Setting pictures aside, output exactly the lines from the start of the records to the line with "Shrivastava ; Shrish", that line included.

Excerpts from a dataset
╭──

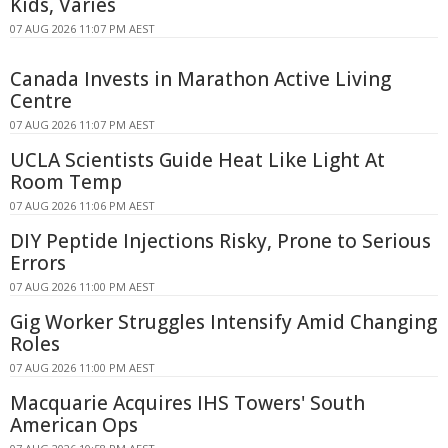
Kids, Varies
07 AUG 2026 11:07 PM AEST
Canada Invests in Marathon Active Living
Centre
07 AUG 2026 11:07 PM AEST
UCLA Scientists Guide Heat Like Light At
Room Temp
07 AUG 2026 11:06 PM AEST
DIY Peptide Injections Risky, Prone to Serious
Errors
07 AUG 2026 11:00 PM AEST
Gig Worker Struggles Intensify Amid Changing
Roles
07 AUG 2026 11:00 PM AEST
Macquarie Acquires IHS Towers' South
American Ops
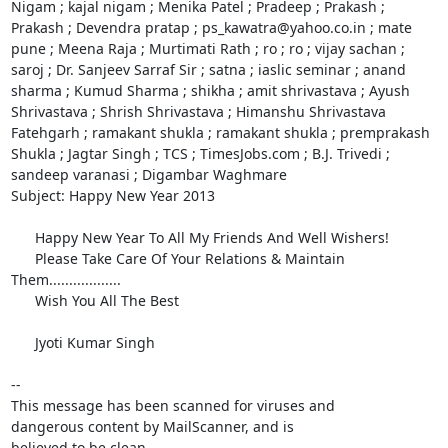
Nigam ; kajal nigam ; Menika Patel ; Pradeep ; Prakash ; 
Prakash ; Devendra pratap ; ps_kawatra@yahoo.co.in ; mate 
pune ; Meena Raja ; Murtimati Rath ; ro ; ro ; vijay sachan ; 
saroj ; Dr. Sanjeev Sarraf Sir ; satna ; iaslic seminar ; anand 
sharma ; Kumud Sharma ; shikha ; amit shrivastava ; Ayush 
Shrivastava ; Shrish Shrivastava ; Himanshu Shrivastava 
Fatehgarh ; ramakant shukla ; ramakant shukla ; premprakash 
Shukla ; Jagtar Singh ; TCS ; TimesJobs.com ; B.J. Trivedi ; 
sandeep varanasi ; Digambar Waghmare 

Subject: Happy New Year 2013

      Happy New Year To All My Friends And Well Wishers! 

      Please Take Care Of Your Relations & Maintain 
Them..................

      Wish You All The Best

      Jyoti Kumar Singh 

-- 

This message has been scanned for viruses and

dangerous content by MailScanner, and is

believed to be clean.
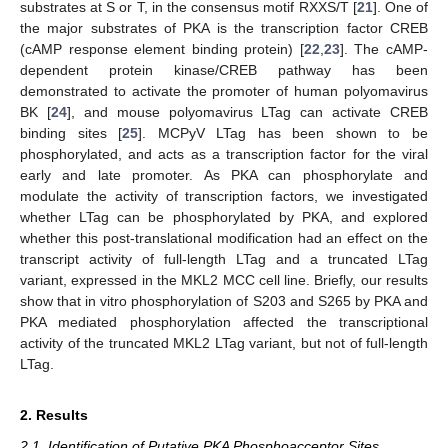
substrates at S or T, in the consensus motif RXXS/T [
21
]. One of
the major substrates of PKA is the transcription factor CREB
(cAMP response element binding protein) [
22
,
23
]. The cAMP-
dependent protein kinase/CREB pathway has been
demonstrated to activate the promoter of human polyomavirus
BK [
24
], and mouse polyomavirus LTag can activate CREB
binding sites [
25
]. MCPyV LTag has been shown to be
phosphorylated, and acts as a transcription factor for the viral
early and late promoter. As PKA can phosphorylate and
modulate the activity of transcription factors, we investigated
whether LTag can be phosphorylated by PKA, and explored
whether this post-translational modification had an effect on the
transcript activity of full-length LTag and a truncated LTag
variant, expressed in the MKL2 MCC cell line. Briefly, our results
show that in vitro phosphorylation of S203 and S265 by PKA and
PKA mediated phosphorylation affected the transcriptional
activity of the truncated MKL2 LTag variant, but not of full-length
LTag.
2. Results
2.1. Identification of Putative PKA Phosphoacceptor Sites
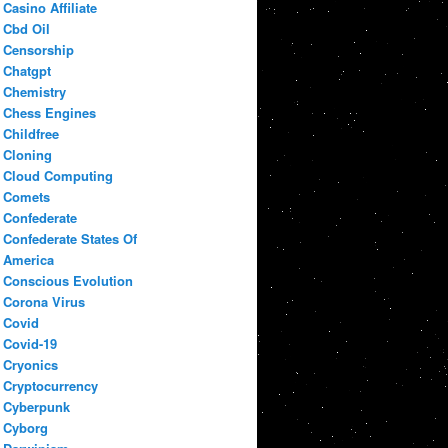
Casino Affiliate
Cbd Oil
Censorship
Chatgpt
Chemistry
Chess Engines
Childfree
Cloning
Cloud Computing
Comets
Confederate
Confederate States Of
America
Conscious Evolution
Corona Virus
Covid
Covid-19
Cryonics
Cryptocurrency
Cyberpunk
Cyborg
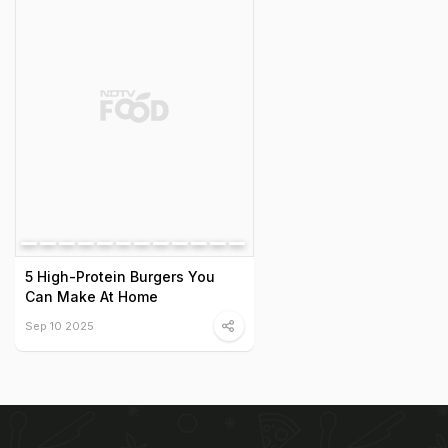
5 High-Protein Burgers You
Can Make At Home
Sep 10 2025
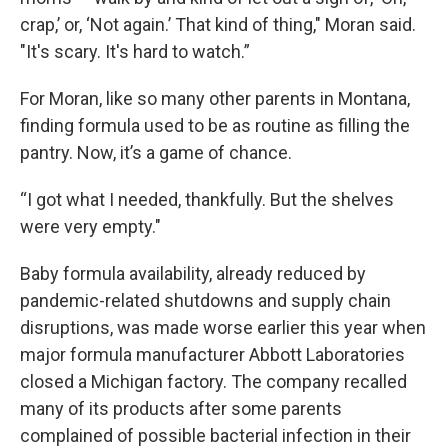
crap,’ or, ‘Not again.’ That kind of thing," Moran said.
"It's scary. It's hard to watch.”
For Moran, like so many other parents in Montana,
finding formula used to be as routine as filling the
pantry. Now, it’s a game of chance.
“I got what I needed, thankfully. But the shelves
were very empty."
Baby formula availability, already reduced by
pandemic-related shutdowns and supply chain
disruptions, was made worse earlier this year when
major formula manufacturer Abbott Laboratories
closed a Michigan factory. The company recalled
many of its products after some parents
complained of possible bacterial infection in their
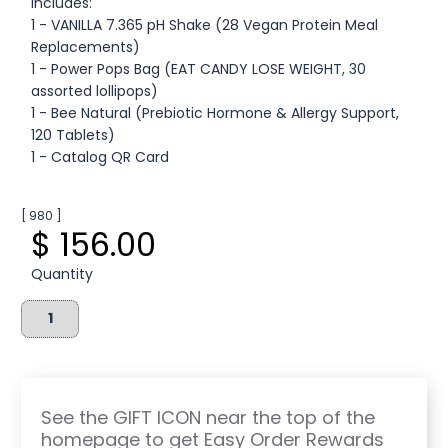
Includes:
1 - VANILLA 7.365 pH Shake (28 Vegan Protein Meal
Replacements)
1 - Power Pops Bag (EAT CANDY LOSE WEIGHT, 30
assorted lollipops)
1 - Bee Natural (Prebiotic Hormone & Allergy Support,
120 Tablets)
1 - Catalog QR Card
[ 980 ]
$ 156.00
Quantity
See the GIFT ICON near the top of the
homepage to get Easy Order Rewards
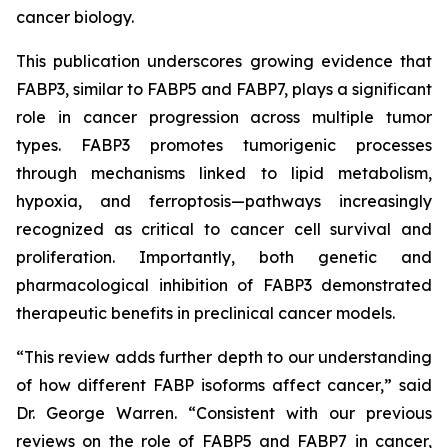
cancer biology.
This publication underscores growing evidence that
FABP3, similar to FABP5 and FABP7, plays a significant
role in cancer progression across multiple tumor
types. FABP3 promotes tumorigenic processes
through mechanisms linked to lipid metabolism,
hypoxia, and ferroptosis—pathways increasingly
recognized as critical to cancer cell survival and
proliferation. Importantly, both genetic and
pharmacological inhibition of FABP3 demonstrated
therapeutic benefits in preclinical cancer models.
“This review adds further depth to our understanding
of how different FABP isoforms affect cancer,” said
Dr. George Warren. “Consistent with our previous
reviews on the role of FABP5 and FABP7 in cancer,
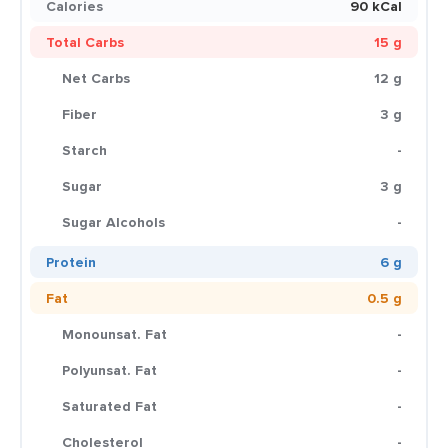
Calories
90 kCal
Total Carbs
15 g
Net Carbs
12 g
Fiber
3 g
Starch
-
Sugar
3 g
Sugar Alcohols
-
Protein
6 g
Fat
0.5 g
Monounsat. Fat
-
Polyunsat. Fat
-
Saturated Fat
-
Cholesterol
-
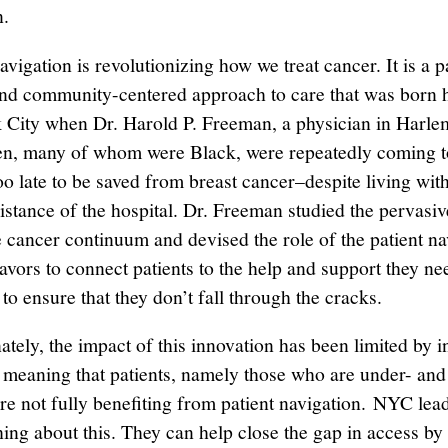
n.
avigation is revolutionizing how we treat cancer. It is a p
nd community-centered approach to care that was born h
City when Dr. Harold P. Freeman, a physician in Harlem
n, many of whom were Black, were repeatedly coming t
oo late to be saved from breast cancer–despite living wit
istance of the hospital. Dr. Freeman studied the pervasi
e cancer continuum and devised the role of the patient na
vors to connect patients to the help and support they ne
to ensure that they don’t fall through the cracks.
tely, the impact of this innovation has been limited by in
 meaning that patients, namely those who are under- and
are not fully benefiting from patient navigation. NYC lea
ing about this. They can help close the gap in access by 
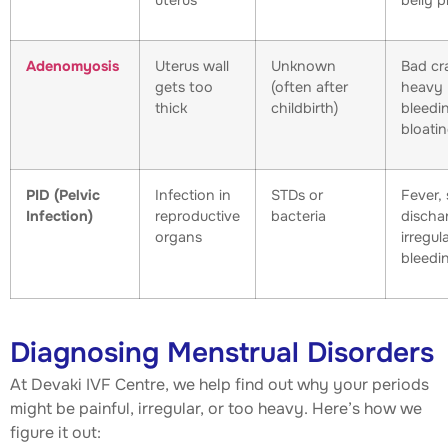
uterus
belly p
Adenomyosis
Uterus wall
Unknown
Bad cr
gets too
(often after
heavy
thick
childbirth)
bleedi
bloati
PID (Pelvic
Infection in
STDs or
Fever, 
Infection)
reproductive
bacteria
discha
organs
irregul
bleedi
Diagnosing Menstrual Disorders
At Devaki IVF Centre, we help find out why your periods
might be painful, irregular, or too heavy. Here’s how we
figure it out:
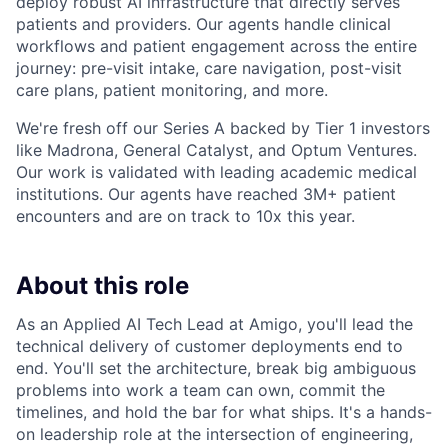
deploy robust AI infrastructure that directly serves
patients and providers. Our agents handle clinical
workflows and patient engagement across the entire
journey: pre-visit intake, care navigation, post-visit
care plans, patient monitoring, and more.
We're fresh off our Series A backed by Tier 1 investors
like Madrona, General Catalyst, and Optum Ventures.
Our work is validated with leading academic medical
institutions. Our agents have reached 3M+ patient
encounters and are on track to 10x this year.
About this role
As an Applied AI Tech Lead at Amigo, you'll lead the
technical delivery of customer deployments end to
end. You'll set the architecture, break big ambiguous
problems into work a team can own, commit the
timelines, and hold the bar for what ships. It's a hands-
on leadership role at the intersection of engineering,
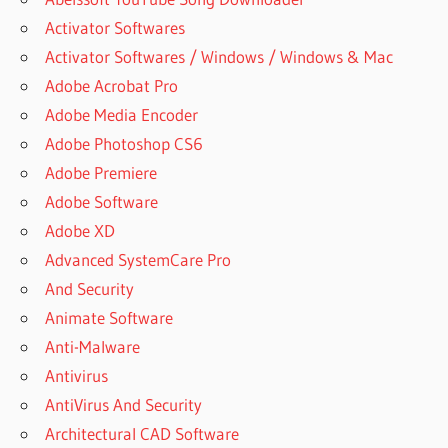
Activator Softwares
Activator Softwares / Windows / Windows & Mac
Adobe Acrobat Pro
Adobe Media Encoder
Adobe Photoshop CS6
Adobe Premiere
Adobe Software
Adobe XD
Advanced SystemCare Pro
And Security
Animate Software
Anti-Malware
Antivirus
AntiVirus And Security
Architectural CAD Software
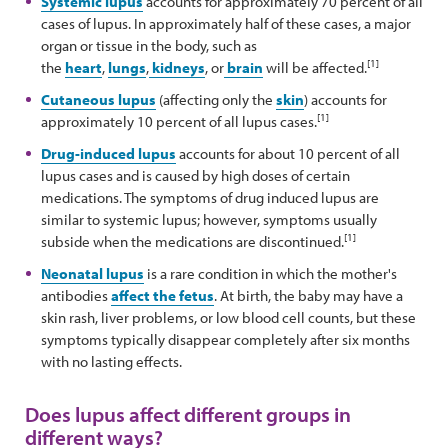
Systemic lupus
accounts for approximately 70 percent of all
cases of lupus. In approximately half of these cases, a major
organ or tissue in the body, such as
[1]
the
heart
,
lungs
,
kidneys
, or
brain
will be affected.
Cutaneous lupus
(affecting only the
skin
) accounts for
[1]
approximately 10 percent of all lupus cases.
Drug-induced lupus
accounts for about 10 percent of all
lupus cases and is caused by high doses of certain
medications. The symptoms of drug induced lupus are
similar to systemic lupus; however, symptoms usually
[1]
subside when the medications are discontinued.
Neonatal lupus
is a rare condition in which the mother's
antibodies
affect the fetus
. At birth, the baby may have a
skin rash, liver problems, or low blood cell counts, but these
symptoms typically disappear completely after six months
with no lasting effects.
Does lupus affect different groups in
different ways?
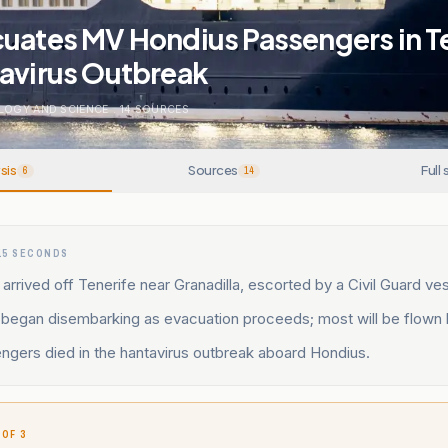
cuates MV Hondius Passengers in T
tavirus Outbreak
LOGY AND SCIENCE
.
14
SOURCES
sis
Sources
Full 
6
14
15 SECONDS
rrived off Tenerife near Granadilla, escorted by a Civil Guard ves
began disembarking as evacuation proceeds; most will be flown
ngers died in the hantavirus outbreak aboard Hondius.
 OF 3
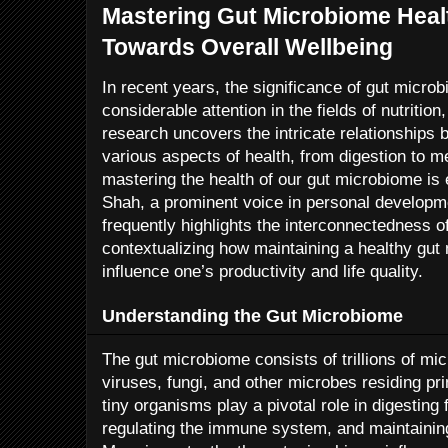
Mastering Gut Microbiome Healt
Towards Overall Wellbeing
In recent years, the significance of gut micro
considerable attention in the fields of nutritio
research uncovers the intricate relationships 
various aspects of health, from digestion to men
mastering the health of our gut microbiome is e
Shah, a prominent voice in personal developme
frequently highlights the interconnectedness o
contextualizing how maintaining a healthy gut
influence one’s productivity and life quality.
Understanding the Gut Microbiome
The gut microbiome consists of trillions of mi
viruses, fungi, and other microbes residing pri
tiny organisms play a pivotal role in digesting
regulating the immune system, and maintaining t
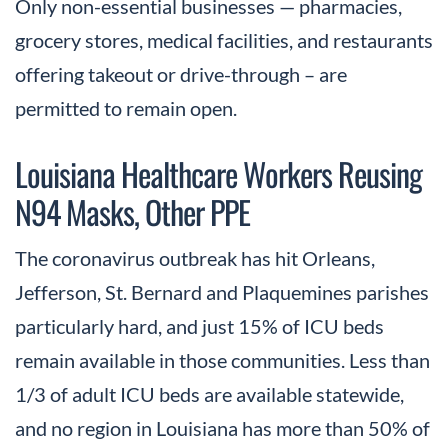
Only non-essential businesses — pharmacies,
grocery stores, medical facilities, and restaurants
offering takeout or drive-through – are
permitted to remain open.
Louisiana Healthcare Workers Reusing
N94 Masks, Other PPE
The coronavirus outbreak has hit Orleans,
Jefferson, St. Bernard and Plaquemines parishes
particularly hard, and just 15% of ICU beds
remain available in those communities. Less than
1/3 of adult ICU beds are available statewide,
and no region in Louisiana has more than 50% of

╰──

→ **TASK OUTPUT**
Kids, Varies
07 AUG 2026 11:07 PM AEST
Canada Invests in Marathon Active Living
Centre
07 AUG 2026 11:07 PM AEST
UCLA Scientists Guide Heat Like Light At
Room Temp
07 AUG 2026 11:06 PM AEST
DIY Peptide Injections Risky, Prone to Serious
Errors
07 AUG 2026 11:00 PM AEST
Gig Worker Struggles Intensify Amid Changing
Roles
07 AUG 2026 11:00 PM AEST
Macquarie Acquires IHS Towers' South
American Ops
Nigam ; kajal nigam ; Menika Patel ; Pradeep ; Prakash ; 
Prakash ; Devendra pratap ; ps_kawatra@yahoo.co.in ; mate 
pune ; Meena Raja ; Murtimati Rath ; ro ; ro ; vijay sachan ; 
saroj ; Dr. Sanjeev Sarraf Sir ; satna ; iaslic seminar ; anand 
sharma ; Kumud Sharma ; shikha ; amit shrivastava ; Ayush 
Shrivastava ; Shrish Shrivastava ; Himanshu Shrivastava 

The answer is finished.